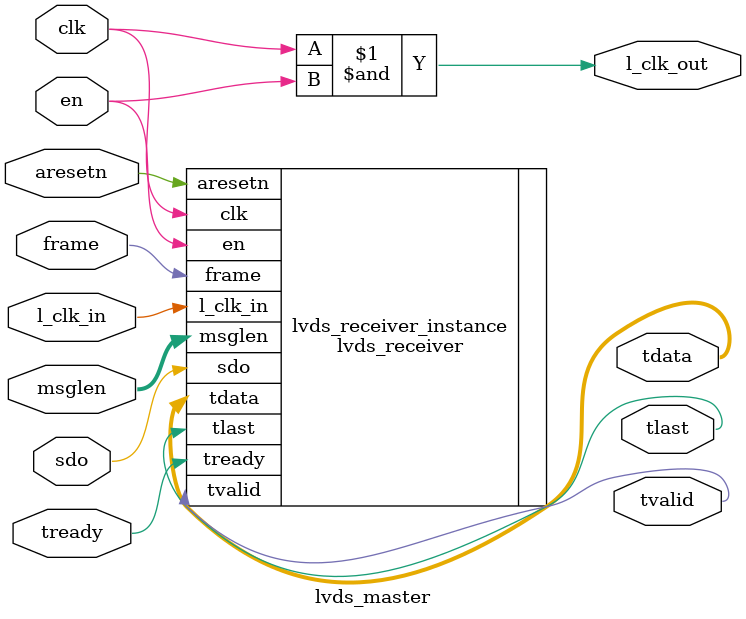
<source format=v>
`timescale 1ns / 1ps


//module lvds_master #(parameter MSGLEN = 44)(
module lvds_master 
    #(parameter burstsize = 256)
(

    input en,
    input clk,
    input aresetn,
    input frame,
    input sdo,
    input l_clk_in,
    input [5:0] msglen,
    output [63:0] tdata,
    output l_clk_out,
    input tready,
    output tvalid,
    output tlast
    );
    
    /*
    l_clock_out l_clock_out_inst (
    .clk(clk),    // Connecting input port 'a' to in1
    .aresetn(aresetn),    // Connecting input port 'b' to in2
    .en(en),
    .l_clk_out_p(l_clk_out_p),    // Connecting output port 'y' to out1
    .l_clk_out_n(l_clk_out_n));
            
    
    always @(negedge clk, negedge aresetn)
            if (!aresetn) begin
                l_clk_out <= 0;
            end
        else begin
        if (en) begin
            l_clk_out <= clk;
            end
        end
            
          */  
          
     assign l_clk_out = clk & en;     
        

    
    lvds_receiver #( .NUM_PACKETS(burstsize)) lvds_receiver_instance (
    .clk(clk),
    .l_clk_in(l_clk_in),
    //.l_clk_in_n(l_clk_in_n),
    .sdo(sdo),
    //.sdo_n(sdo_n),
    .frame(frame),
    //.frame_n(frame_n),
    .en(en),
    .aresetn(aresetn),
    .tdata(tdata),
    .tvalid(tvalid),
    .tready(tready),
    .tlast(tlast),
    .msglen(msglen));
    
    
    
    
endmodule

</source>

* **EXERCISE PROMPT**
Retype everything in the material word for word, minus pictures.

* **EXPECTED ANSWER**
<source format=v>
`timescale 1ns / 1ps


//module lvds_master #(parameter MSGLEN = 44)(
module lvds_master 
    #(parameter burstsize = 256)
(

    input en,
    input clk,
    input aresetn,
    input frame,
    input sdo,
    input l_clk_in,
    input [5:0] msglen,
    output [63:0] tdata,
    output l_clk_out,
    input tready,
    output tvalid,
    output tlast
    );
    
    /*
    l_clock_out l_clock_out_inst (
    .clk(clk),    // Connecting input port 'a' to in1
    .aresetn(aresetn),    // Connecting input port 'b' to in2
    .en(en),
    .l_clk_out_p(l_clk_out_p),    // Connecting output port 'y' to out1
    .l_clk_out_n(l_clk_out_n));
            
    
    always @(negedge clk, negedge aresetn)
            if (!aresetn) begin
                l_clk_out <= 0;
            end
        else begin
        if (en) begin
            l_clk_out <= clk;
            end
        end
            
          */  
          
     assign l_clk_out = clk & en;     
        

    
    lvds_receiver #( .NUM_PACKETS(burstsize)) lvds_receiver_instance (
    .clk(clk),
    .l_clk_in(l_clk_in),
    //.l_clk_in_n(l_clk_in_n),
    .sdo(sdo),
    //.sdo_n(sdo_n),
    .frame(frame),
    //.frame_n(frame_n),
    .en(en),
    .aresetn(aresetn),
    .tdata(tdata),
    .tvalid(tvalid),
    .tready(tready),
    .tlast(tlast),
    .msglen(msglen));
    
    
    
    
endmodule

</source>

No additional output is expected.